Located
at the corner of Park Street (now Mother Teresa Sarani) and Lower
Circular Road (now A.J.C Bose Road) is the South Park Street Cemetery,
known to many as “the great cemetery”. One of the largest colonial cemeteries
of its kind, it is today one of the many tourist attractions of Calcutta (Kolkata).
The South Park Street Cemetery replaced the St. John’s Church graveyard as the
principal burial ground of Calcutta and the road leading to it, which is today
called Park Street, was originally known as Burial Ground Road.
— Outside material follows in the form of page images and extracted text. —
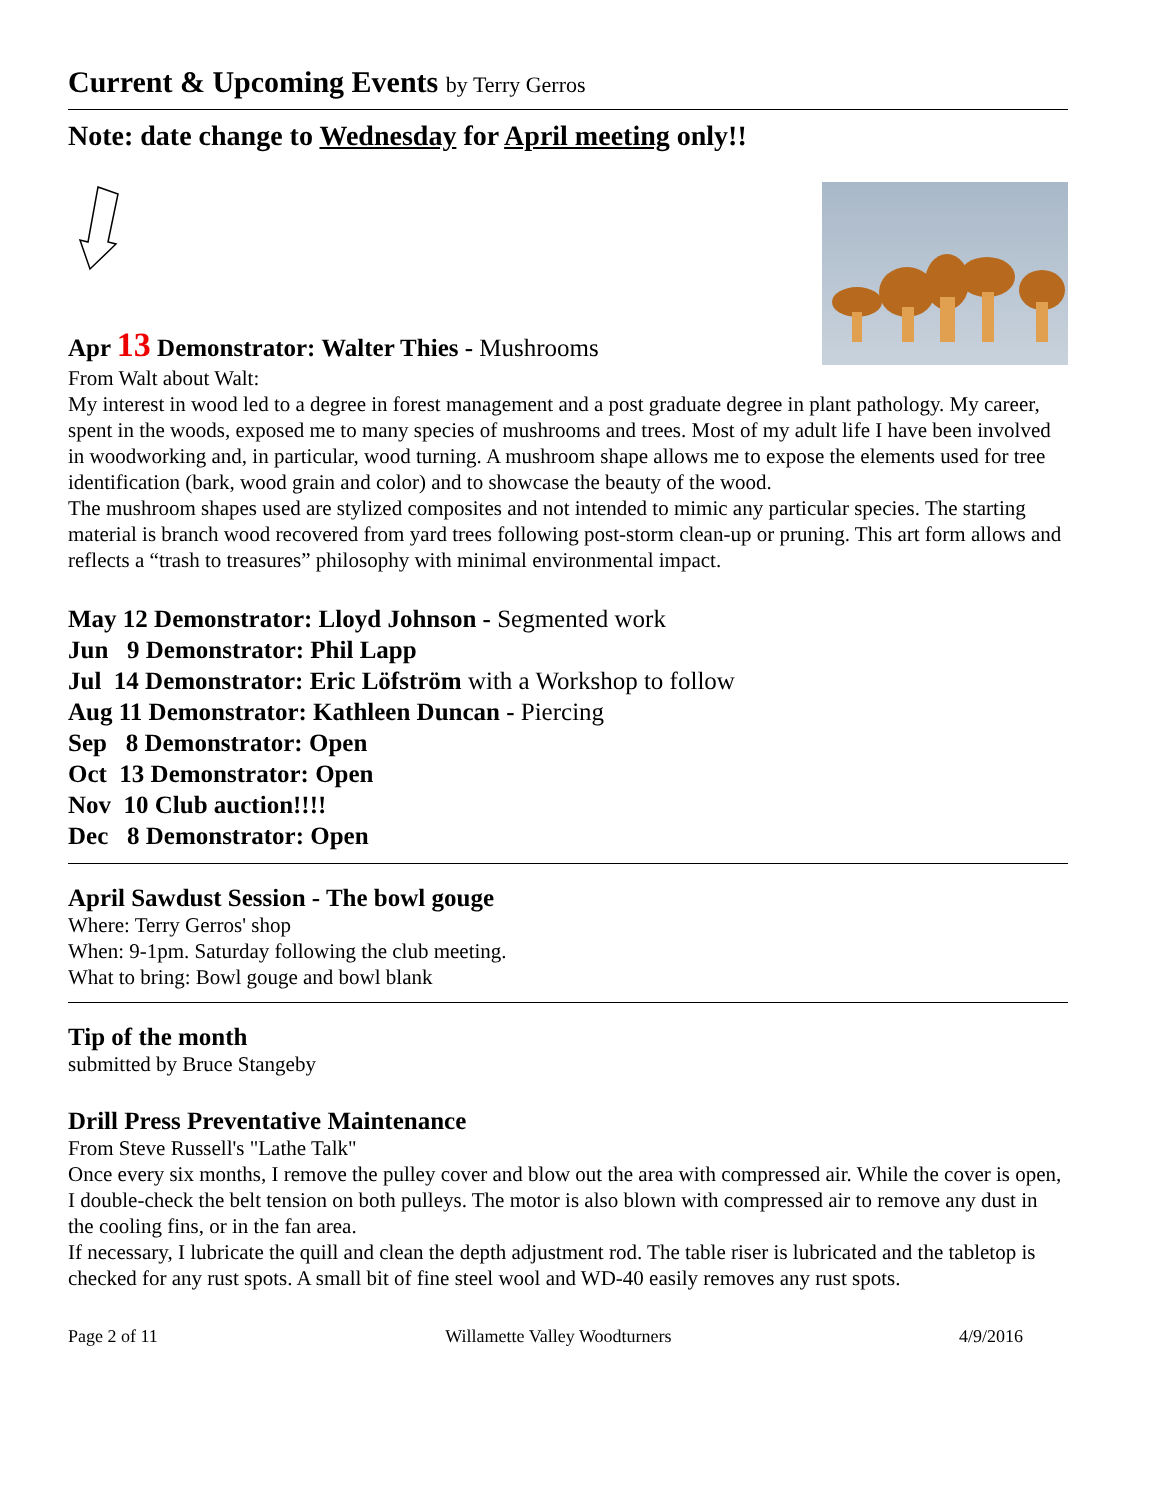Current & Upcoming Events by Terry Gerros
Note: date change to Wednesday for April meeting only!!
Apr 13 Demonstrator: Walter Thies - Mushrooms
From Walt about Walt:
My interest in wood led to a degree in forest management and a post graduate degree in plant pathology. My career, spent in the woods, exposed me to many species of mushrooms and trees. Most of my adult life I have been involved in woodworking and, in particular, wood turning. A mushroom shape allows me to expose the elements used for tree identification (bark, wood grain and color) and to showcase the beauty of the wood.
The mushroom shapes used are stylized composites and not intended to mimic any particular species. The starting material is branch wood recovered from yard trees following post-storm clean-up or pruning. This art form allows and reflects a “trash to treasures” philosophy with minimal environmental impact.
May 12 Demonstrator: Lloyd Johnson - Segmented work
Jun 9 Demonstrator: Phil Lapp
Jul 14 Demonstrator: Eric Löfström with a Workshop to follow
Aug 11 Demonstrator: Kathleen Duncan - Piercing
Sep 8 Demonstrator: Open
Oct 13 Demonstrator: Open
Nov 10 Club auction!!!!
Dec 8 Demonstrator: Open
April Sawdust Session - The bowl gouge
Where: Terry Gerros' shop
When: 9-1pm. Saturday following the club meeting.
What to bring: Bowl gouge and bowl blank
Tip of the month
submitted by Bruce Stangeby
Drill Press Preventative Maintenance
From Steve Russell's "Lathe Talk"
Once every six months, I remove the pulley cover and blow out the area with compressed air. While the cover is open, I double-check the belt tension on both pulleys. The motor is also blown with compressed air to remove any dust in the cooling fins, or in the fan area.
If necessary, I lubricate the quill and clean the depth adjustment rod. The table riser is lubricated and the tabletop is checked for any rust spots. A small bit of fine steel wool and WD-40 easily removes any rust spots.
Page 2 of 11 Willamette Valley Woodturners 4/9/2016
It is perhaps
difficult to imagine that this part of the city was a jungle back then. Clive
hunted tigers in what is today Free School Street. Indeed, so far away was this
from the main city, that the Bishop who had to be present for the burial, had
to be paid a special allowance so he could maintain a carriage and horses. The
reasons behind siting a cemetery so far away from town are not difficult to
understand. Calcutta was a malarial swamp, and in an era where there was no
understanding of tropical disease, poor hygiene and poorer diet, the mortality
rate was shockingly high. The monsoons were particularly bad, and every year at
the end of the rainy season, feasts would be organised by those left living to
give thanks to God. In such a scenario, repeated reminders of death in the form
of funeral processions were thought of as undesirable.